Text segment:
[START]
I also spent a bit of time finalising the website for the project’s pilot project, which deals with borrowing records at Glasgow. This was managed by Matt Sangster, and he’d sent me a list of things we wanted to sort; I spent a few hours going through this, and we’re just about at the point where the website can be made publicly available.
I had intended to spend Friday working on the new way of managing dates for the Historical Thesaurus. The script I’d created to generate the dates for all 790,000-odd lexemes completed during last Friday night and over the weekend I wrote another script that would then shift the connectors up one (so a dash would be associated with the date before the dash rather than the one after it, for example). This script then took many hours to run. Unfortunately I didn’t get a chance to look further into this until Thursday, when I found a bit of time to analyse the output, at which point I realised that while the generation of the new fulldate field had worked successfully, the insertion of bracketed dates into the new dates table had failed, as the column was set as an integer and I’d forgotten to strip out the brackets. Due to this problem I had to set my scripts running all over again. The first one completed at lunchtime on Friday, but the second didn’t complete until Saturday so I didn’t manage to work on the HT this week. However, this did mean that I was able to return to a Scots Thesaurus data processing task that Fraser asked me to look into at the start of May, so it’s not all bad news.
[END]
Stated exercise: Reproduce the work-log passage above word for word, from its first sentence to its last.

Listing:
[START]
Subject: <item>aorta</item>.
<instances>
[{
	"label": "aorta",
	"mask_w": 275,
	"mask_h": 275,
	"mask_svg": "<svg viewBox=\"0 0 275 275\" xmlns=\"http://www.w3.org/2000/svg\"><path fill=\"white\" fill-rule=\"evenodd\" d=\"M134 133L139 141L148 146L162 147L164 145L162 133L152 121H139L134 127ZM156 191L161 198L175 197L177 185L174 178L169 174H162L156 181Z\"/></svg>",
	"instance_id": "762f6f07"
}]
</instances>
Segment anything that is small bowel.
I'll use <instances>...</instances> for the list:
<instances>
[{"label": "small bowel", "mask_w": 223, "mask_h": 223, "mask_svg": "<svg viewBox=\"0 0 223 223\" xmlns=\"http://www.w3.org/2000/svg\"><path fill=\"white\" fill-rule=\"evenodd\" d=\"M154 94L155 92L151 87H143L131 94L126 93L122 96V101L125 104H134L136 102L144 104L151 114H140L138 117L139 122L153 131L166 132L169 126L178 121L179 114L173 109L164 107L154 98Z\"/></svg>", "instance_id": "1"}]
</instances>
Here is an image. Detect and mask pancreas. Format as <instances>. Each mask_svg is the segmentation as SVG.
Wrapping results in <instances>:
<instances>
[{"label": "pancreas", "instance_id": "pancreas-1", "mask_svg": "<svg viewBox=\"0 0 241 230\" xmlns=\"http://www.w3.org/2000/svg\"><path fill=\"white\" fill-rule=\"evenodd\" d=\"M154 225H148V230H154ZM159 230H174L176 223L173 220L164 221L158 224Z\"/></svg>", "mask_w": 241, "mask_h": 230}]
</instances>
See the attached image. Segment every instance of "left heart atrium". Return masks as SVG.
[END]
In response:
I also spent a bit of time finalising the website for the project’s pilot project, which deals with borrowing records at Glasgow. This was managed by Matt Sangster, and he’d sent me a list of things we wanted to sort; I spent a few hours going through this, and we’re just about at the point where the website can be made publicly available.
I had intended to spend Friday working on the new way of managing dates for the Historical Thesaurus. The script I’d created to generate the dates for all 790,000-odd lexemes completed during last Friday night and over the weekend I wrote another script that would then shift the connectors up one (so a dash would be associated with the date before the dash rather than the one after it, for example). This script then took many hours to run. Unfortunately I didn’t get a chance to look further into this until Thursday, when I found a bit of time to analyse the output, at which point I realised that while the generation of the new fulldate field had worked successfully, the insertion of bracketed dates into the new dates table had failed, as the column was set as an integer and I’d forgotten to strip out the brackets. Due to this problem I had to set my scripts running all over again. The first one completed at lunchtime on Friday, but the second didn’t complete until Saturday so I didn’t manage to work on the HT this week. However, this did mean that I was able to return to a Scots Thesaurus data processing task that Fraser asked me to look into at the start of May, so it’s not all bad news.